Odds on new DA Parliament leader
Deon de Lange and Gaye Davis
EXPECTATIONS yesterday were that Lindiwe Mazibuko would comfortably defeat incumbent Athol Trollip for the position of DA parliamentary leader and replace him as leader of the opposition after the party’s caucus mid-term elections this morning, following four weeks of furious canvassing.
While the DA caucus is 83 members strong, one seat is vacant and another MP will not be present for the vote.
That means 80 DA and Independent Democrats MPs, as well as party leader Helen Zille, will gather at the Marks Building at Parliament to vote not only for a parliamentary leader but also other positions, including caucus chairperson and deputy, deputy chief whip, leader of the DA delegation in the National Council of Provinces and eight whip positions.

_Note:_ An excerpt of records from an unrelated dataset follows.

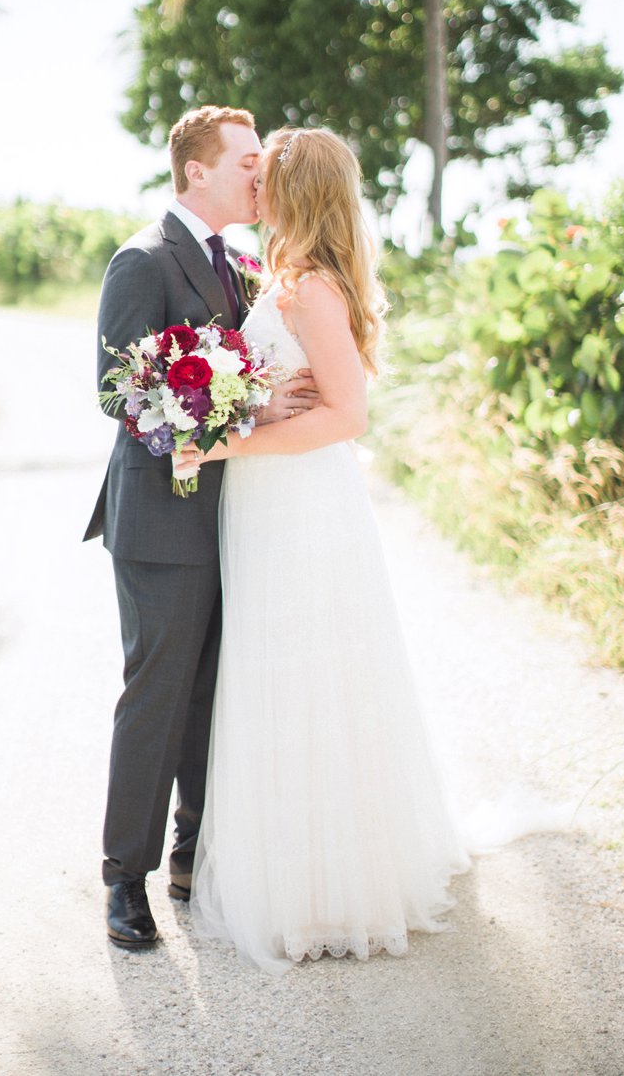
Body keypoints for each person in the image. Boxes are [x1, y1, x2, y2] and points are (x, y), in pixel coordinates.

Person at [178, 127, 471, 973]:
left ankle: (327, 891)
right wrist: (250, 405)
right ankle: (296, 861)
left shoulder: (310, 288)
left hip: (303, 505)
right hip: (270, 501)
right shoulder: (280, 276)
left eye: (264, 176)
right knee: (276, 674)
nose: (253, 188)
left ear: (293, 194)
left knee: (309, 676)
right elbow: (288, 393)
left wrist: (223, 445)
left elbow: (346, 418)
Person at [84, 105, 317, 950]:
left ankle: (191, 856)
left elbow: (248, 369)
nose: (262, 174)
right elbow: (117, 391)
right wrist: (205, 415)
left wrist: (260, 402)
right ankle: (123, 880)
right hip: (160, 520)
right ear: (196, 171)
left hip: (239, 514)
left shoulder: (246, 265)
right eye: (248, 161)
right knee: (158, 695)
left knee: (217, 694)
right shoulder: (143, 259)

The chief whip is not elected, but appointed by whoever becomes parliamentary leader.
It appeared yesterday that Mazibuko could rely on the definite support of 39 MPs, while a further eight doubtfuls were understood to be leaning her way. Trollip was understood to have at least 23 votes in the bag and could also get votes from a further five MPs. The remaining six caucus members were playing their cards close to their chests.
One of these, advocate Hendrik Schmidt, heads the DA’s federal legal commission and will be in charge of any appeal process. DA MP George Boinamo is recovering from an illness and will not take part in today’s ballot.

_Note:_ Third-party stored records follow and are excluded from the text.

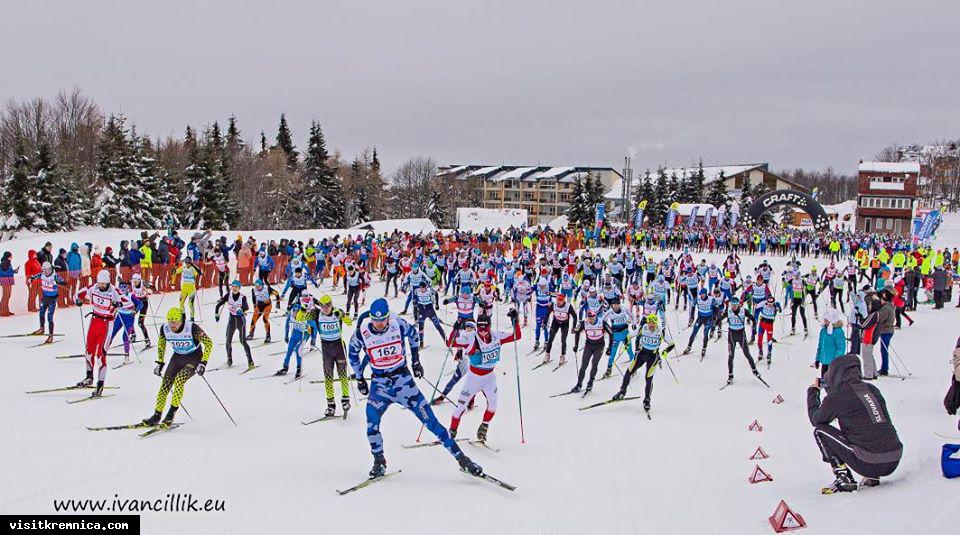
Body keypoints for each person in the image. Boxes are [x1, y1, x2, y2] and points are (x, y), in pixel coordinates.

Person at [348, 298, 482, 478]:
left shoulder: (398, 325)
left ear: (388, 317)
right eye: (375, 320)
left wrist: (415, 360)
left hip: (404, 382)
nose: (379, 324)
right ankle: (379, 461)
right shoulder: (362, 333)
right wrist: (359, 378)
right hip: (380, 386)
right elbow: (352, 354)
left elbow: (413, 335)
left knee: (432, 422)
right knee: (371, 423)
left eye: (382, 320)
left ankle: (463, 460)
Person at [807, 354, 902, 493]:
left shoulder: (839, 395)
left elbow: (816, 419)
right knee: (871, 429)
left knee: (820, 430)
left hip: (869, 462)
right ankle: (873, 477)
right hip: (893, 458)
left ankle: (844, 478)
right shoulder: (872, 390)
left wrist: (813, 392)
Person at [446, 311, 520, 442]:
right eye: (480, 329)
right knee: (460, 408)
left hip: (489, 378)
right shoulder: (470, 337)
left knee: (493, 405)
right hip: (473, 378)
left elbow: (517, 336)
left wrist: (515, 320)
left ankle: (483, 427)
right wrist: (455, 329)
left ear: (490, 327)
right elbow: (450, 343)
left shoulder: (497, 335)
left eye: (486, 329)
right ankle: (451, 432)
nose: (483, 332)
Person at [142, 308, 214, 427]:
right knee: (165, 385)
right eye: (170, 322)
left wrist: (203, 363)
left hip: (194, 357)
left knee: (179, 380)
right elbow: (161, 344)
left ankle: (170, 415)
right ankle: (156, 416)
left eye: (175, 322)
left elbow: (209, 343)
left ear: (182, 321)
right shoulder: (165, 328)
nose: (172, 325)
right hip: (177, 357)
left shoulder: (192, 328)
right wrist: (160, 362)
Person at [611, 313, 673, 413]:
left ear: (656, 323)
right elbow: (629, 336)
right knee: (629, 371)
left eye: (653, 323)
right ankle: (622, 392)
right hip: (642, 353)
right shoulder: (643, 328)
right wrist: (626, 345)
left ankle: (647, 400)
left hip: (653, 356)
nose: (651, 325)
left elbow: (672, 344)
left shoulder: (661, 331)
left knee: (648, 378)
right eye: (649, 323)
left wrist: (664, 353)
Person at [74, 270, 123, 396]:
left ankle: (100, 384)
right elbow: (77, 294)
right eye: (99, 283)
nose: (101, 286)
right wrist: (77, 300)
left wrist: (119, 304)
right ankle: (89, 377)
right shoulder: (93, 288)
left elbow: (128, 302)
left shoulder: (114, 291)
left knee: (101, 356)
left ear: (108, 282)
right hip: (94, 321)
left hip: (107, 324)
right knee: (89, 351)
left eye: (103, 284)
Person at [316, 294, 353, 417]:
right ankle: (331, 405)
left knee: (342, 375)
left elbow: (349, 322)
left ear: (331, 305)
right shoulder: (317, 314)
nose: (325, 308)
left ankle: (345, 400)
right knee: (328, 378)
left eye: (328, 305)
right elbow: (300, 318)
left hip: (339, 347)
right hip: (326, 349)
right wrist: (304, 308)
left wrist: (341, 315)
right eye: (322, 306)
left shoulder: (337, 312)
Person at [214, 280, 255, 370]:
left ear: (239, 288)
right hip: (232, 320)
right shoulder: (228, 295)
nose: (234, 288)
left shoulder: (242, 297)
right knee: (228, 340)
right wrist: (217, 314)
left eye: (236, 286)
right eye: (233, 286)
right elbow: (218, 305)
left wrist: (241, 310)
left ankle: (250, 360)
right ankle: (229, 359)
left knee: (243, 341)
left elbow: (246, 307)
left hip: (240, 321)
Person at [724, 297, 762, 385]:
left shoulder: (743, 311)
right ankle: (730, 375)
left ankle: (754, 371)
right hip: (732, 335)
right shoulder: (728, 311)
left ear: (738, 305)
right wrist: (715, 324)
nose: (733, 307)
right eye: (732, 305)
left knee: (747, 354)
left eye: (735, 305)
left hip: (741, 334)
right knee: (731, 356)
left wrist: (754, 327)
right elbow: (720, 318)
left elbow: (752, 318)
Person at [570, 308, 606, 394]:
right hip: (589, 345)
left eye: (592, 318)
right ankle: (579, 384)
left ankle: (590, 382)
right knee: (584, 365)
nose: (590, 320)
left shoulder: (602, 322)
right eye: (589, 318)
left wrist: (609, 348)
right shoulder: (584, 323)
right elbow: (577, 332)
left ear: (595, 317)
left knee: (594, 363)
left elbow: (611, 334)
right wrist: (576, 345)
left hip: (599, 345)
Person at [29, 262, 67, 342]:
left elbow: (63, 281)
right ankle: (41, 328)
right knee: (41, 313)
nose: (45, 272)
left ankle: (50, 336)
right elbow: (36, 276)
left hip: (52, 299)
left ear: (50, 269)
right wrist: (31, 278)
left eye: (46, 270)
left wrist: (60, 282)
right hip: (45, 297)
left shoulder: (54, 276)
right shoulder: (42, 274)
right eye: (43, 270)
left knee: (50, 316)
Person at [814, 308, 846, 382]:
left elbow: (841, 348)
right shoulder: (823, 330)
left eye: (826, 320)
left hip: (833, 364)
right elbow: (820, 346)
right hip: (824, 363)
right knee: (824, 382)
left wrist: (836, 361)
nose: (824, 321)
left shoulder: (838, 331)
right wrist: (817, 359)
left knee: (832, 383)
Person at [876, 289, 896, 376]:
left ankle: (885, 368)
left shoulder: (886, 308)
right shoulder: (889, 306)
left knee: (884, 350)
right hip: (888, 330)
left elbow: (880, 318)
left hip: (886, 330)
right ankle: (884, 367)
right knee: (884, 349)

Excluding undecided voters, it appeared that Mazibuko could rely on at least 47 votes – six more than the 41 needed to win – while Trollip had definite support from at least 28 caucus members.
The campaign has been unusual in that Mazibuko decided to make it a public one, while Trollip insisted it was an internal party matter. Both have made it clear there will be no bad blood between them if the other wins.
The voting will not take place along the cleavages of race or language. Both Trollip and Mazibuko have supporters who are black, or who speak Afrikaans.